(GIVEN RECORDS Opens)

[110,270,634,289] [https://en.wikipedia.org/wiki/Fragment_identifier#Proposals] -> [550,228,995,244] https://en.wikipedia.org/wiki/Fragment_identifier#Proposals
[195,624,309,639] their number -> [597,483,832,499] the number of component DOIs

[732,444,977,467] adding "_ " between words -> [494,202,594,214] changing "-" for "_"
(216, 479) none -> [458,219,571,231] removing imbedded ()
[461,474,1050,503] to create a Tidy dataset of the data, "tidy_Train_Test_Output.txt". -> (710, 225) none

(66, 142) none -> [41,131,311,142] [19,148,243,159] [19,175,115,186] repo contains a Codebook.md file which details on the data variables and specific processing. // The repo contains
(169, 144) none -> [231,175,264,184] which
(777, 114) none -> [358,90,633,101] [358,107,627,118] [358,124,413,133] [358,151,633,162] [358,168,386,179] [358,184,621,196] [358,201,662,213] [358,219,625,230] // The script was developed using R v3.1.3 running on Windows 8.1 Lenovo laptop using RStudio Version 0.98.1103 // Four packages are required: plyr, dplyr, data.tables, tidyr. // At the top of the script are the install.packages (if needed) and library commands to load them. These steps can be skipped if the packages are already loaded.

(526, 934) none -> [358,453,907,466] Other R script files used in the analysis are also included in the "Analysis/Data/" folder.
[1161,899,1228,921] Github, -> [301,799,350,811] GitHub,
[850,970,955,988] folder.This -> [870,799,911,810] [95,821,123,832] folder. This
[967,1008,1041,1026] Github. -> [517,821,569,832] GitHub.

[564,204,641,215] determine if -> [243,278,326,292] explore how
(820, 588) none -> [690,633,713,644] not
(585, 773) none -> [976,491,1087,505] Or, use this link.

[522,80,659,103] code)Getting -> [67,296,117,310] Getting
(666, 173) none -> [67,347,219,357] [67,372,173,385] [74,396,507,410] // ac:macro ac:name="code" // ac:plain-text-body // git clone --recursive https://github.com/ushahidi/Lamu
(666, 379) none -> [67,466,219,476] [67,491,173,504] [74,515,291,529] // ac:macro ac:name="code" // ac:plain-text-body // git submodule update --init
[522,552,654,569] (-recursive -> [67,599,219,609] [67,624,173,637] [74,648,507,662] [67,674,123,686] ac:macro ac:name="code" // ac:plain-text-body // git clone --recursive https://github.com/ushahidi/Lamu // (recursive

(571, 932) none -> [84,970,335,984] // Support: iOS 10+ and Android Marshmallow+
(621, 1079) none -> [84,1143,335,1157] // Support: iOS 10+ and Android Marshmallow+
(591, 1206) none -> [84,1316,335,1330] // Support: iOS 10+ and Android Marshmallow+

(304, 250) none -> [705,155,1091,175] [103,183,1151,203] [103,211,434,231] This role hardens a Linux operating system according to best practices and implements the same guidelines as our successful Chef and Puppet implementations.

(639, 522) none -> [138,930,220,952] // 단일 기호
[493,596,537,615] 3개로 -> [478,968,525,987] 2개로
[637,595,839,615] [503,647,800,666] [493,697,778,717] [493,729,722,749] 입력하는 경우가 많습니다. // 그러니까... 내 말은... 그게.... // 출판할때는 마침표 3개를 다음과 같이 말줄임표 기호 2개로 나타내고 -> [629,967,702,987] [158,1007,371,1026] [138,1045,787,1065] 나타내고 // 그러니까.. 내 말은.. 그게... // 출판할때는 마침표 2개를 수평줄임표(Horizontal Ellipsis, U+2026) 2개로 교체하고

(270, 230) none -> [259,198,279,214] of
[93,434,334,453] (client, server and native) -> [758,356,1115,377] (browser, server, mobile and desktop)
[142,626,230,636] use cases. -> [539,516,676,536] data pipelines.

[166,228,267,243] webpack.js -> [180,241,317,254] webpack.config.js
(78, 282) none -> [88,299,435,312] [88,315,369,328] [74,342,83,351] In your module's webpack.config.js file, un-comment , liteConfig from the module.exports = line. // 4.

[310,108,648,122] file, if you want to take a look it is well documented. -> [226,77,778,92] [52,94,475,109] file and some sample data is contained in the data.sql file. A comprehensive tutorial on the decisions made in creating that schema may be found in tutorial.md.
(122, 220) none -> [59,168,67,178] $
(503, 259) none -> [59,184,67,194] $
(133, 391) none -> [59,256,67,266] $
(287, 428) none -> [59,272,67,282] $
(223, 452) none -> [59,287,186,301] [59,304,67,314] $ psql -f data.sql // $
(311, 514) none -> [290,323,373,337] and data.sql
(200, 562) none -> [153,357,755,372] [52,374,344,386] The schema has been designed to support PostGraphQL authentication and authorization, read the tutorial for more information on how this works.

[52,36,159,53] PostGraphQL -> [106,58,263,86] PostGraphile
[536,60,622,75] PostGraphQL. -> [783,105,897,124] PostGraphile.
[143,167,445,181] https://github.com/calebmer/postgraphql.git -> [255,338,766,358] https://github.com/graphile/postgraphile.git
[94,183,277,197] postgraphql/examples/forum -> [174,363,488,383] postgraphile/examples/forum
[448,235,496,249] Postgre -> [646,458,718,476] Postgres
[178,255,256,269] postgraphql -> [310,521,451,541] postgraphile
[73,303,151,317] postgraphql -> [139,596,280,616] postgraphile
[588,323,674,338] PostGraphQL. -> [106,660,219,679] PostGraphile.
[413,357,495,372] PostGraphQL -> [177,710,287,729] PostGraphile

(GIVEN RECORDS Closes)

When you reach the line that contains "(777, 114) none", stop; that line and every line before it, from the very first line of the data, should be restated word for word.

[110,270,634,289] [https://en.wikipedia.org/wiki/Fragment_identifier#Proposals] -> [550,228,995,244] https://en.wikipedia.org/wiki/Fragment_identifier#Proposals
[195,624,309,639] their number -> [597,483,832,499] the number of component DOIs

[732,444,977,467] adding "_ " between words -> [494,202,594,214] changing "-" for "_"
(216, 479) none -> [458,219,571,231] removing imbedded ()
[461,474,1050,503] to create a Tidy dataset of the data, "tidy_Train_Test_Output.txt". -> (710, 225) none

(66, 142) none -> [41,131,311,142] [19,148,243,159] [19,175,115,186] repo contains a Codebook.md file which details on the data variables and specific processing. // The repo contains
(169, 144) none -> [231,175,264,184] which
(777, 114) none -> [358,90,633,101] [358,107,627,118] [358,124,413,133] [358,151,633,162] [358,168,386,179] [358,184,621,196] [358,201,662,213] [358,219,625,230] // The script was developed using R v3.1.3 running on Windows 8.1 Lenovo laptop using RStudio Version 0.98.1103 // Four packages are required: plyr, dplyr, data.tables, tidyr. // At the top of the script are the install.packages (if needed) and library commands to load them. These steps can be skipped if the packages are already loaded.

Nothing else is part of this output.